Keep up the good work Kerry Team!
What an exciting idea - sort of like “Earth Day, Every Day.” I’m especially pleased with Senator Kerry’s idea to make the Capitol carbon-neutral by 2020. If JK and the other Congressional environmentalists have any hope of legislating us out of our dependence on foreign oil, better for them to do it from a clean house (and Senate!)
Great post, Dave. Thanks.
Democrafty, this is a wonderful example for the Congress to set. I read in the AP story on this initiative that the Capitol power plant is the only coal burning facility in DC, and that the Capitol complex “accounts for about 316,000 metric tons of greenhouse gas emissions a year, the same as 57,455 cars.”
http://tinyurl.com/3c6aqp
So, it’s not just a certain Republican Senator spewing toxins from Capitol Hill that’s endangering our planet, it’s the buildings and vehicles too!

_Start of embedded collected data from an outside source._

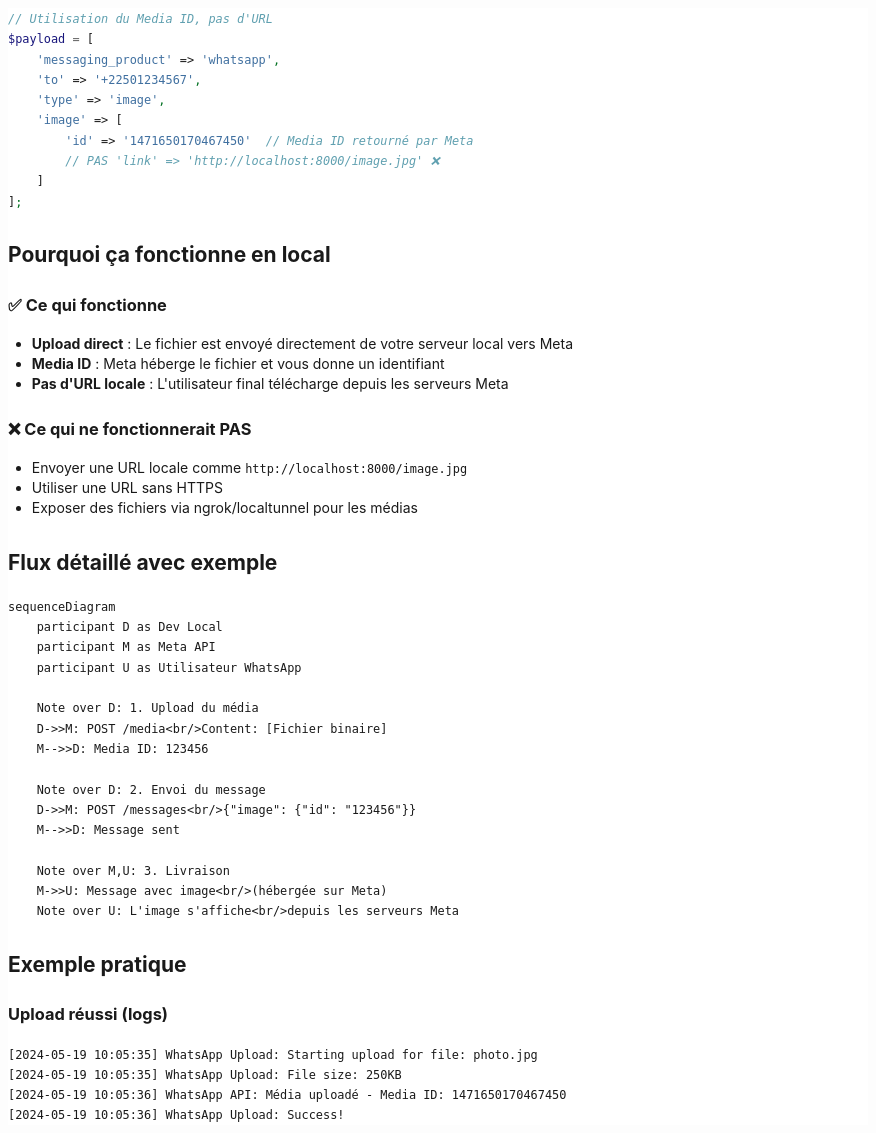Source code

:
 ```php
// Utilisation du Media ID, pas d'URL
$payload = [
    'messaging_product' => 'whatsapp',
    'to' => '+22501234567',
    'type' => 'image',
    'image' => [
        'id' => '1471650170467450'  // Media ID retourné par Meta
        // PAS 'link' => 'http://localhost:8000/image.jpg' ❌
    ]
];
```

## Pourquoi ça fonctionne en local

### ✅ Ce qui fonctionne
- **Upload direct** : Le fichier est envoyé directement de votre serveur local vers Meta
- **Media ID** : Meta héberge le fichier et vous donne un identifiant
- **Pas d'URL locale** : L'utilisateur final télécharge depuis les serveurs Meta

### ❌ Ce qui ne fonctionnerait PAS
- Envoyer une URL locale comme `http://localhost:8000/image.jpg`
- Utiliser une URL sans HTTPS
- Exposer des fichiers via ngrok/localtunnel pour les médias

## Flux détaillé avec exemple

```mermaid
sequenceDiagram
    participant D as Dev Local
    participant M as Meta API
    participant U as Utilisateur WhatsApp
    
    Note over D: 1. Upload du média
    D->>M: POST /media<br/>Content: [Fichier binaire]
    M-->>D: Media ID: 123456
    
    Note over D: 2. Envoi du message
    D->>M: POST /messages<br/>{"image": {"id": "123456"}}
    M-->>D: Message sent
    
    Note over M,U: 3. Livraison
    M->>U: Message avec image<br/>(hébergée sur Meta)
    Note over U: L'image s'affiche<br/>depuis les serveurs Meta
```

## Exemple pratique

### Upload réussi (logs)
```log
[2024-05-19 10:05:35] WhatsApp Upload: Starting upload for file: photo.jpg
[2024-05-19 10:05:35] WhatsApp Upload: File size: 250KB
[2024-05-19 10:05:36] WhatsApp API: Média uploadé - Media ID: 1471650170467450
[2024-05-19 10:05:36] WhatsApp Upload: Success!
```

It’s really important for Congress to show the rest of the nation that they’re willing to walk the walk and not expect the rest of us to do what they won’t do themselves.
Thanks to the sponsors of this in the House and the Senate for their leadership. I expect this is something that should have (almost) complete support from both sides of the aisle.
America could not have a better friend and voice on energy and the enviroment then we have in John Kerry. Keep up the fight sir I will always have your back!!